`Eyes of a Hawk and Ears of a Fox': Part Prototype Network for Generalized Zero-Shot Learning
This addresses the problem of novel category recognition in GZSL for computer vision researchers, offering a more practical approach with localized proposals, though it is incremental as it builds on existing base models.
The paper tackles the oversimplification in Generalized Zero-Shot Learning (GZSL) by proposing a Part Prototype Network (PPN) that uses region-specific attribute attention from a Vision-Language detector, achieving promising results on CUB, SUN, and AWA2 datasets.

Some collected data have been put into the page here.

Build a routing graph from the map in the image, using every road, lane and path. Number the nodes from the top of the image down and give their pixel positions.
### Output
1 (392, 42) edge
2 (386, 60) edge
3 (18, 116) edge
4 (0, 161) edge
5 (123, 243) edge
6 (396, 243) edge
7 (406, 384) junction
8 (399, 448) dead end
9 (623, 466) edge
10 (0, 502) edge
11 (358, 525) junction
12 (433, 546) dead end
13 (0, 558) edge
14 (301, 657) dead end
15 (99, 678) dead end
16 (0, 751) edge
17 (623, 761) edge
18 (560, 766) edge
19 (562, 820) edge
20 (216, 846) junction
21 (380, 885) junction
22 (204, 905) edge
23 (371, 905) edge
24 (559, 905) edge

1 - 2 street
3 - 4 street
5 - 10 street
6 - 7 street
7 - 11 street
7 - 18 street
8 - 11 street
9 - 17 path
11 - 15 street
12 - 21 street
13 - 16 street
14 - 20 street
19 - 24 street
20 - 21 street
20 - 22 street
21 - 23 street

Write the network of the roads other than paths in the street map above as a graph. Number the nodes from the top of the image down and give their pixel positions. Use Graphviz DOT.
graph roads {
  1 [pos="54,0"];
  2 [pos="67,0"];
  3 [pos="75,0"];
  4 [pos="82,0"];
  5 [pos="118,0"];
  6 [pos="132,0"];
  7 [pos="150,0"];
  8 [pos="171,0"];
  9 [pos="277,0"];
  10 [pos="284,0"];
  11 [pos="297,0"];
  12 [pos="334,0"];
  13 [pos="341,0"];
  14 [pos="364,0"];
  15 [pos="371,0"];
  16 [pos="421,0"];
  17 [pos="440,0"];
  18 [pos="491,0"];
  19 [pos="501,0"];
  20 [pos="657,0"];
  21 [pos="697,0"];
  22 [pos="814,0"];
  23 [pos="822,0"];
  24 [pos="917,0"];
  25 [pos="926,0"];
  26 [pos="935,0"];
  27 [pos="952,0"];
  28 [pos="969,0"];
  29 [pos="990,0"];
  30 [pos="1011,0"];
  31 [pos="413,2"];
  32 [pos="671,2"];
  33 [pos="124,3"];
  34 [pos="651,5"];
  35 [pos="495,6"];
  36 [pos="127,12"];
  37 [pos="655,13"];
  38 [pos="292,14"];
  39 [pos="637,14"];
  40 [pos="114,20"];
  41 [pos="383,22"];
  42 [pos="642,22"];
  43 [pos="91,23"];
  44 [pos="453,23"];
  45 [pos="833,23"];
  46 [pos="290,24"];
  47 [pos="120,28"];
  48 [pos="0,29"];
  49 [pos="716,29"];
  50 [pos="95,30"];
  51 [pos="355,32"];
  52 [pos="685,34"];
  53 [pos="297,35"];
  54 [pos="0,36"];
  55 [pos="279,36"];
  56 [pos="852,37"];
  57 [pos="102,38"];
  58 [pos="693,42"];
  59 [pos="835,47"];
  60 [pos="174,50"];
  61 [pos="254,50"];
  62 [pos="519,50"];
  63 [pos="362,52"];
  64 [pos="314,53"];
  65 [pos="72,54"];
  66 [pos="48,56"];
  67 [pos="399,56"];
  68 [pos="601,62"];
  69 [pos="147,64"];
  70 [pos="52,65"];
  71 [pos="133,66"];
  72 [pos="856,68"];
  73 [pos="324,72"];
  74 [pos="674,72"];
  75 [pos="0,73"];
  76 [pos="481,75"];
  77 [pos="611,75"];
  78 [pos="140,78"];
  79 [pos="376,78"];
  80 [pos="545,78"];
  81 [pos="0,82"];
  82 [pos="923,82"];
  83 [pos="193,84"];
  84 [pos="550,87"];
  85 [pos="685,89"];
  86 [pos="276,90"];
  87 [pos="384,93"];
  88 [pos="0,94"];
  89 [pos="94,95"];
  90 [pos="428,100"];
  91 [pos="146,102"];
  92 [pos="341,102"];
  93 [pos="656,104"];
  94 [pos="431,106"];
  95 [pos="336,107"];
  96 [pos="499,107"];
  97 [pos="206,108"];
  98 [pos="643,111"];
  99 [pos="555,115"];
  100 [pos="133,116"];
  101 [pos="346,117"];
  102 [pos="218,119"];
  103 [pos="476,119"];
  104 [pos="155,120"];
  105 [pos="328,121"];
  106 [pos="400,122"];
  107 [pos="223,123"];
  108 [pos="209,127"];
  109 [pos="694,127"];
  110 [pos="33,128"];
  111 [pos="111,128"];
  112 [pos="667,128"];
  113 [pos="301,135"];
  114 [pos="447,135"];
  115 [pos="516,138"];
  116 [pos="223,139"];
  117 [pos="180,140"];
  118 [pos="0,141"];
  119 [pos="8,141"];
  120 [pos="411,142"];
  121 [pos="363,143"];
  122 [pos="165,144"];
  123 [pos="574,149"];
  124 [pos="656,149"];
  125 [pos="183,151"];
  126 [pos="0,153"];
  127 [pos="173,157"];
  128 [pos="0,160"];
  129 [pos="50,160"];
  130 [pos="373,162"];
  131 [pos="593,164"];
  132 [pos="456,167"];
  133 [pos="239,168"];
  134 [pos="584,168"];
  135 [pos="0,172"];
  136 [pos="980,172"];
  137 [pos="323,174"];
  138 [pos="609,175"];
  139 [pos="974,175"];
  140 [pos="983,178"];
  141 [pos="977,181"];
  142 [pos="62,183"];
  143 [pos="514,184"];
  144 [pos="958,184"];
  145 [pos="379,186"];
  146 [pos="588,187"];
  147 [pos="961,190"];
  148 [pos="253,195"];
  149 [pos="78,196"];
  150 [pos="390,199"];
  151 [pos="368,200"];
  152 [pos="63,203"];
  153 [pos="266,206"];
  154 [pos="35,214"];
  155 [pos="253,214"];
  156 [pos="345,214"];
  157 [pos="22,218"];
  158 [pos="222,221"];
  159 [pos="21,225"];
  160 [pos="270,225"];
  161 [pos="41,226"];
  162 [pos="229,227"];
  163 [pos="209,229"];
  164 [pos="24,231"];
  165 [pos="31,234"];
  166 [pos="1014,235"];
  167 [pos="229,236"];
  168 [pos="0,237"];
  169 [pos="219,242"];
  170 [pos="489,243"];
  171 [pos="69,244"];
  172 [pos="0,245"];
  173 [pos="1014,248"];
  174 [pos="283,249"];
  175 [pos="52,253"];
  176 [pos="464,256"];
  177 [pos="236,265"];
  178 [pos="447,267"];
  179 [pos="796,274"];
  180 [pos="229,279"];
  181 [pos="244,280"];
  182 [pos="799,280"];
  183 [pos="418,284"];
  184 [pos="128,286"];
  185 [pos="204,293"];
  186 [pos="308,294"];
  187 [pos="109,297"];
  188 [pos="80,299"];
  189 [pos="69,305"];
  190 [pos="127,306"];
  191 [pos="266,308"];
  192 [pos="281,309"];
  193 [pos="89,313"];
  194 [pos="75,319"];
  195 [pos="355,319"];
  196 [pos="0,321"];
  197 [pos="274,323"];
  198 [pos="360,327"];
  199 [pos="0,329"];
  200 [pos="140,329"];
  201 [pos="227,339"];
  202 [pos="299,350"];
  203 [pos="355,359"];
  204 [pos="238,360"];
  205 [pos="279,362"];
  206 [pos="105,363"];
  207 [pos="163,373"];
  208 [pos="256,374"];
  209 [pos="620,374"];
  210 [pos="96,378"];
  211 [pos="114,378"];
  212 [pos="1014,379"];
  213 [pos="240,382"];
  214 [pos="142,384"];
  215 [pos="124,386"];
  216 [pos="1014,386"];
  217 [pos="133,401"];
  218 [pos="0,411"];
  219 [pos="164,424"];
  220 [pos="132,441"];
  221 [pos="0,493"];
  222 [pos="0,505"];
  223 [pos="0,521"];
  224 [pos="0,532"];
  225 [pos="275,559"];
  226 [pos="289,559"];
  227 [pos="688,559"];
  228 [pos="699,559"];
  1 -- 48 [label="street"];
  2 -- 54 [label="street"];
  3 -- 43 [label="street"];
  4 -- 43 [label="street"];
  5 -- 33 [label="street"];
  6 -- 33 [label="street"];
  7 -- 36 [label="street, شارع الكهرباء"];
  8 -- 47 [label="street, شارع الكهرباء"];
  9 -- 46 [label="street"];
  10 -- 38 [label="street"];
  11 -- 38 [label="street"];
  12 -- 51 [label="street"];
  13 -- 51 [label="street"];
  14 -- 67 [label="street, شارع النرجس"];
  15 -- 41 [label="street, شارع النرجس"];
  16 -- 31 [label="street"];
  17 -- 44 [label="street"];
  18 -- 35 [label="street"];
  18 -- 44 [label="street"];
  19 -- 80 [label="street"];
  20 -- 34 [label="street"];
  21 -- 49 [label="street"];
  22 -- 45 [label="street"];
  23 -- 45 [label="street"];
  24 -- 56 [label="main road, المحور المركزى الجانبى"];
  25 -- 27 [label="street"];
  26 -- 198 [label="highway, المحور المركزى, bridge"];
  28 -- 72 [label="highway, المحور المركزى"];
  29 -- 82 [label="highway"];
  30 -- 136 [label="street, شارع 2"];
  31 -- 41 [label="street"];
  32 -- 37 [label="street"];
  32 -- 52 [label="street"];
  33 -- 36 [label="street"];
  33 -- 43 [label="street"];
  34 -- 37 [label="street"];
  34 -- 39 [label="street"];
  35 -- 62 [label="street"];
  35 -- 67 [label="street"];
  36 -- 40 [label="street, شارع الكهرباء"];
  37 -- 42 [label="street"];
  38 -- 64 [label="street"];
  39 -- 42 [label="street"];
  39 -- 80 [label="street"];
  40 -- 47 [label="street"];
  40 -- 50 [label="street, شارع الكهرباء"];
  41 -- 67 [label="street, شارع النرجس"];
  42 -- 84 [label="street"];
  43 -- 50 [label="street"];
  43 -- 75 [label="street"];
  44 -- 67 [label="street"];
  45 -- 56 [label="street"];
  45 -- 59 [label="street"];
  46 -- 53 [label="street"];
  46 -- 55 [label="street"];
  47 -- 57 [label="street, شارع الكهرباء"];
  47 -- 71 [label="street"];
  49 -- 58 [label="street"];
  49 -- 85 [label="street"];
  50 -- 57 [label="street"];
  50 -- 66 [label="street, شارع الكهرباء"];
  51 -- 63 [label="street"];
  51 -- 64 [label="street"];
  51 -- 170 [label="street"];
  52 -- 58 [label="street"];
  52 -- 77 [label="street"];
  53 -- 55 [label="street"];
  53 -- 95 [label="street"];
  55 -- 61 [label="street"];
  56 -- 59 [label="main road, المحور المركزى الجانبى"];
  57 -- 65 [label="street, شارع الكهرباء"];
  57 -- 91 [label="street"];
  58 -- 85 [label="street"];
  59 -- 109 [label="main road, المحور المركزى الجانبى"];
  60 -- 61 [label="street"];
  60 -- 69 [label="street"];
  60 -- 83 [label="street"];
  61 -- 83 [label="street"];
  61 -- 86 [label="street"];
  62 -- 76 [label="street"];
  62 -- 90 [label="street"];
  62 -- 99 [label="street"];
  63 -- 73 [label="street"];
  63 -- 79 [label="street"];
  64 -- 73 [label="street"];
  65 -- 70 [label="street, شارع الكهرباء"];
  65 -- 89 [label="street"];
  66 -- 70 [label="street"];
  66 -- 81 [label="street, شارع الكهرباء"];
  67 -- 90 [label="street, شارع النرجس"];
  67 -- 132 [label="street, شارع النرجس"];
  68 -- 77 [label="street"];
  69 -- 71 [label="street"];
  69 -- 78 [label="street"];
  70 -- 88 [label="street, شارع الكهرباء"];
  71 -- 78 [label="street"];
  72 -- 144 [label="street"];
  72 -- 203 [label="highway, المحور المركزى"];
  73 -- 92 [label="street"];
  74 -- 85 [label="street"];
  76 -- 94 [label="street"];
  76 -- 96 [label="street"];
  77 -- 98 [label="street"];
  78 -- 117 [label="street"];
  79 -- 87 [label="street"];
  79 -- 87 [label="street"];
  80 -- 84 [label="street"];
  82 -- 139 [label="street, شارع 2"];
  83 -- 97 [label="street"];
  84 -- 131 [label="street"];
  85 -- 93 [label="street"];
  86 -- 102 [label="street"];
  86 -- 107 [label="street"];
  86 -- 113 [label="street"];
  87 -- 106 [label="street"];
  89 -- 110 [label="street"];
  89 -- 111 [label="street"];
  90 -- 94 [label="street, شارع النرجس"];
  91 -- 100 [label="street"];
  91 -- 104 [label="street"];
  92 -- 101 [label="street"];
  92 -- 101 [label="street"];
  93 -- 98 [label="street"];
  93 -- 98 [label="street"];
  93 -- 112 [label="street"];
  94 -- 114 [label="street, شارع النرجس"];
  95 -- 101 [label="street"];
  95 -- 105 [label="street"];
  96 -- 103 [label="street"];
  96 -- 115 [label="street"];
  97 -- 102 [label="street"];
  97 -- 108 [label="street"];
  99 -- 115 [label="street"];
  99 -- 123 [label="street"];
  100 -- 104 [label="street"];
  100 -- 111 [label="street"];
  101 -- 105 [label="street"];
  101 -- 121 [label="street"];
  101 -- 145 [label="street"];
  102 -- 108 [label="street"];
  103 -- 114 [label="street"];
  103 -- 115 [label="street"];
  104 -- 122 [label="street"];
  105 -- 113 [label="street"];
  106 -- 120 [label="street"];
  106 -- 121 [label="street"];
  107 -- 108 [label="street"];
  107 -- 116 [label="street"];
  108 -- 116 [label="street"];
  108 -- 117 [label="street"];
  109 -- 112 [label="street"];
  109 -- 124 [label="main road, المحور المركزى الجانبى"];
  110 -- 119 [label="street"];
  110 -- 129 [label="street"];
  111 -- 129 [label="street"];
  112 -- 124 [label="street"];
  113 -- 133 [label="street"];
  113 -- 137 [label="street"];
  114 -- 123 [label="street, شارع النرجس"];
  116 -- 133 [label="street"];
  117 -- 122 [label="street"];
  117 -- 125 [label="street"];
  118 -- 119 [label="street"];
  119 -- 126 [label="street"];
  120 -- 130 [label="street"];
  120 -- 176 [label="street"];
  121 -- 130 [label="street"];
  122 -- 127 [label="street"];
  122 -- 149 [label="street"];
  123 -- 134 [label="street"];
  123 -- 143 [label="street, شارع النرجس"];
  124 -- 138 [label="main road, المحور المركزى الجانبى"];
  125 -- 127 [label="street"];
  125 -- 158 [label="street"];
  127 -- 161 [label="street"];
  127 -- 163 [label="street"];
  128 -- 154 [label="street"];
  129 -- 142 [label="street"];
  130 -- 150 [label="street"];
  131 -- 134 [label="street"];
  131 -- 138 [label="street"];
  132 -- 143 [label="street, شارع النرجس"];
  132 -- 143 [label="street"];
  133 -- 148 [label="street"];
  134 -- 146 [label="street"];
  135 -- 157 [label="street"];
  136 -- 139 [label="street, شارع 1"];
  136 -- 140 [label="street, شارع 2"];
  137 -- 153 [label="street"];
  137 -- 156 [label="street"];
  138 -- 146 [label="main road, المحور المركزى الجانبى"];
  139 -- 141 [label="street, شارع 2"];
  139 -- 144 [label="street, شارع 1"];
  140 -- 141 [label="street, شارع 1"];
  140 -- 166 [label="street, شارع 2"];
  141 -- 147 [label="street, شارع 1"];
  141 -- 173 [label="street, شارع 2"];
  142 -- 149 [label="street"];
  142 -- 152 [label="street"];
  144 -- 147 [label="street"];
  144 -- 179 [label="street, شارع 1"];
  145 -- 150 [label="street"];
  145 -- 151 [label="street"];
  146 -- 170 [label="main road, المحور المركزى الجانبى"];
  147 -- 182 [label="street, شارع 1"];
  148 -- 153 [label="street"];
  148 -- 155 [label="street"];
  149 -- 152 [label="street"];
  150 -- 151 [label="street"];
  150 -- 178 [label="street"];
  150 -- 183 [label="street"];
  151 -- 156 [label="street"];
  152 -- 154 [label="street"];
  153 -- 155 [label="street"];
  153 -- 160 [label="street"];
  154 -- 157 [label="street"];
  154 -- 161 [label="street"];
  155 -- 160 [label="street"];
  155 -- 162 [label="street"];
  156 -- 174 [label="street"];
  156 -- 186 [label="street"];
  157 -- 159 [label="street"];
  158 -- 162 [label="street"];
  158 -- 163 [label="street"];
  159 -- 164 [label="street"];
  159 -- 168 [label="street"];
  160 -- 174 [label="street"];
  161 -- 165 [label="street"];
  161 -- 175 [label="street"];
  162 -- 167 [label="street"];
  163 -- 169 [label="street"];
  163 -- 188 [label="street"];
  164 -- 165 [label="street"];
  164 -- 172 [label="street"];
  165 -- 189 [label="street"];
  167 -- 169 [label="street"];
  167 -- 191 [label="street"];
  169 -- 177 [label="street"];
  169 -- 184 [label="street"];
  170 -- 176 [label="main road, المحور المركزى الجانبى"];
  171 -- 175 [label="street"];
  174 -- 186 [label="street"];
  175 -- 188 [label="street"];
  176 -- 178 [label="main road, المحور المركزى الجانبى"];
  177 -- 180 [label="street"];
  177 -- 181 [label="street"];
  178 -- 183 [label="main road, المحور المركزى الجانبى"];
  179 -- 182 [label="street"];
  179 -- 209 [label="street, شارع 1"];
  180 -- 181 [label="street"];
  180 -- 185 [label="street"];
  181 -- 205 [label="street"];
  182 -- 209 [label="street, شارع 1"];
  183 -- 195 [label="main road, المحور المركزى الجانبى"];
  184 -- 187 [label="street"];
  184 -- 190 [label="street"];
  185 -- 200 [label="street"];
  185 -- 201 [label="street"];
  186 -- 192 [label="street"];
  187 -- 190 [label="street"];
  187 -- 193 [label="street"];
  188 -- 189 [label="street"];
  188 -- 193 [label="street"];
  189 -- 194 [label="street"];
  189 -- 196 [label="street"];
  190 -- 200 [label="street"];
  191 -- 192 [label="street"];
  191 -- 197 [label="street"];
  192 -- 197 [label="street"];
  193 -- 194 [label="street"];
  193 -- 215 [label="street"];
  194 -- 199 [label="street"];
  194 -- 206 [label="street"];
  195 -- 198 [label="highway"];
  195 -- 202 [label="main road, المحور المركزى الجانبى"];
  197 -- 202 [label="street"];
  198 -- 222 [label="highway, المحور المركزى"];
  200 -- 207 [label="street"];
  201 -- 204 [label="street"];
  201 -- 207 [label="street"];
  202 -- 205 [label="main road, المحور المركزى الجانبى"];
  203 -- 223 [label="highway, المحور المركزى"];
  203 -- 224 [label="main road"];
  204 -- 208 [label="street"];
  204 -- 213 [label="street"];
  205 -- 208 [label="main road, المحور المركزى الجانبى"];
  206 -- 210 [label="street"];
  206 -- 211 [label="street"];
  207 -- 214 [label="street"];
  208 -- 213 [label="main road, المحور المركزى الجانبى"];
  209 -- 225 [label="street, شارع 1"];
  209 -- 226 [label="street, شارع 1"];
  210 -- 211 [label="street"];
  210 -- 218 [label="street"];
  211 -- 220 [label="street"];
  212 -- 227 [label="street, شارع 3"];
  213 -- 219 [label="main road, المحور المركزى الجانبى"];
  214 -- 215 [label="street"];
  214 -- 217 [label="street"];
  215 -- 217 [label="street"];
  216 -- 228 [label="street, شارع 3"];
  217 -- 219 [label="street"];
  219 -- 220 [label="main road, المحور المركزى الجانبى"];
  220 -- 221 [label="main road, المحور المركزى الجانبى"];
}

Current approaches in Generalized Zero-Shot Learning (GZSL) are built upon base models which consider only a single class attribute vector representation over the entire image. This is an oversimplification of the process of novel category recognition, where different regions of the image may have properties from different seen classes and thus have different predominant attributes. With this in mind, we take a fundamentally different approach: a pre-trained Vision-Language detector (VINVL) sensitive to attribute information is employed to efficiently obtain region features. A learned function maps the region features to region-specific attribute attention used to construct class part prototypes. We conduct experiments on a popular GZSL benchmark consisting of the CUB, SUN, and AWA2 datasets where our proposed Part Prototype Network (PPN) achieves promising results when compared with other popular base models. Corresponding ablation studies and analysis show that our approach is highly practical and has a distinct advantage over global attribute attention when localized proposals are available.